Perché il colonialismo italiano ha subito questa forte censura e perché l’afro-discendenza è stata occultata?

Forse perché fa parte della costruzione culturale dell’identità nazionale. In Italia tutti conoscono Indro Montanelli, pochi conoscono Angelo Del Boca, giornalista e africanista. Rappresentano due visioni contrapposte del colonialismo italiano. Da un lato c’è Montanelli, che ha parlato della sua avventura in Eritrea come di un’allegra conquista, durante il regime fascista. Montanelli ha raccontato spesso di quando andò al mercato e comprò un fucile, un cavallo e una moglie di dodici anni per pochi soldi.

Del Boca, dall’altro lato, è il giornalista che ha denunciato la totale infondatezza del mito degli italiani “brava gente”. Secondo questa concezione, nelle colonie gli italiani sarebbero stati diversi dai più cattivi francesi, tedeschi o inglesi. Si è così costruita un’idea rassicurante. Non solo i nostalgici del fascismo o le destre in genere, ma anche la sinistra e il mondo progressista non hanno mai investito abbastanza nella ricerca sull’eredità coloniale.
================================
Compiti da svolgere
**1.** Stabilisca se ciascuna affermazione concorda con il brano sul colonialismo italiano, rispondendo sì o no e citando alla lettera le parole decisive: (a) Montanelli ha raccontato di aver comprato al mercato un fucile, un cavallo e una moglie di dodici anni; (b) Del Boca ha sostenuto il mito degli italiani «brava gente»; (c) la sinistra e il mondo progressista hanno investito molto nella ricerca sull'eredità coloniale.
**2.** Riprenda il brano sul colonialismo italiano e lo prosegua a partire dalla sua ultima frase.
I dati non hanno alcun ruolo in questo esercizio.

Dati presentati
================================
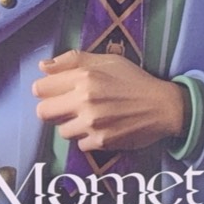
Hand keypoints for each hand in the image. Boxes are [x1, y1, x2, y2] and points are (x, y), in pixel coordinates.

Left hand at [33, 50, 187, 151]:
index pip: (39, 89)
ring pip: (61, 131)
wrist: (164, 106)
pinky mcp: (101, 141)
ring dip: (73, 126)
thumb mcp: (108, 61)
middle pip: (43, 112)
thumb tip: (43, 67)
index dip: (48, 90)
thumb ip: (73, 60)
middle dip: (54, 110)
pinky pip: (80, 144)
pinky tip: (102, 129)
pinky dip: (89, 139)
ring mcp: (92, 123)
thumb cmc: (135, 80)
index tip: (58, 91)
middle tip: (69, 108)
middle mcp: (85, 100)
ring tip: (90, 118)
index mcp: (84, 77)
================================
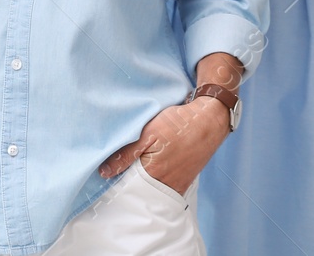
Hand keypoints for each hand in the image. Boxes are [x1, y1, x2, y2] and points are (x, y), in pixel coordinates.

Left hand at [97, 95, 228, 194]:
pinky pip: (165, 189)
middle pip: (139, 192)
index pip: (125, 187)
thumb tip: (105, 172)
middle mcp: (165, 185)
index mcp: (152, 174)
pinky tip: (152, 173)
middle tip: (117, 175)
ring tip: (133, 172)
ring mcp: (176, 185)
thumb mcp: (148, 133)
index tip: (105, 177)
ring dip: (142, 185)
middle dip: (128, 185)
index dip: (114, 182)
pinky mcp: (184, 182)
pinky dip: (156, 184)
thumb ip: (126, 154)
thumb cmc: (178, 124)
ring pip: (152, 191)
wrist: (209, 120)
================================
Soluzioni
**1.**
(a) Sì: «comprò un fucile, un cavallo e una moglie di dodici anni per pochi soldi».
(b) No: «ha denunciato la totale infondatezza del mito degli italiani “brava gente”».
(c) No: «anche la sinistra e il mondo progressista non hanno mai investito abbastanza nella ricerca sull’eredità coloniale».

**2.**
Qual è il suo punto di vista sulla politica estera attuale?

Mi sembra piuttosto provinciale e passiva. Manca una visione sul ruolo dell’Europa nel mondo e sul potenziale dell’Italia nel contesto euromediterraneo. Prevale invece una certa soggezione verso paesi tanto forti economicamente quanto poco democratici, come Cina e Russia. Sulla politica migratoria, poi, dire prima gli italiani o chiudiamo i porti, è come considerare l’Italia un fortino che si può blindare. Illusorio. Bisognerebbe investire seriamente in accordi di scambio, anche di competenze, con i paesi emergenti. Questo ci permetterebbe anche di bilanciare gli squilibri demografici a cui la nostra società sta andando incontro.

Perché attecchiscono queste idee?

Perché in Italia le persone hanno subito alcuni degli svantaggi della globalizzazione economica. L’Italia è uno dei paesi industrializzati che si sono più impoveriti negli ultimi anni. L’interdipendenza economica, lo spostamento della produzione a Oriente hanno fatto crescere la classe media di quella parte del mondo, come ad esempio la Cina, mentre una parte dell’Occidente ne ha sofferto. La politica e il mondo economico non hanno saputo gestire questi cambiamenti e oggi molti italiani si sentono spaventati, precari. I fattori economici determinano molte delle ansie e delle paure collettive. I migranti oggi sono diventati il male sbagliato con cui molti se la prendono e a cui addossano ogni  colpa.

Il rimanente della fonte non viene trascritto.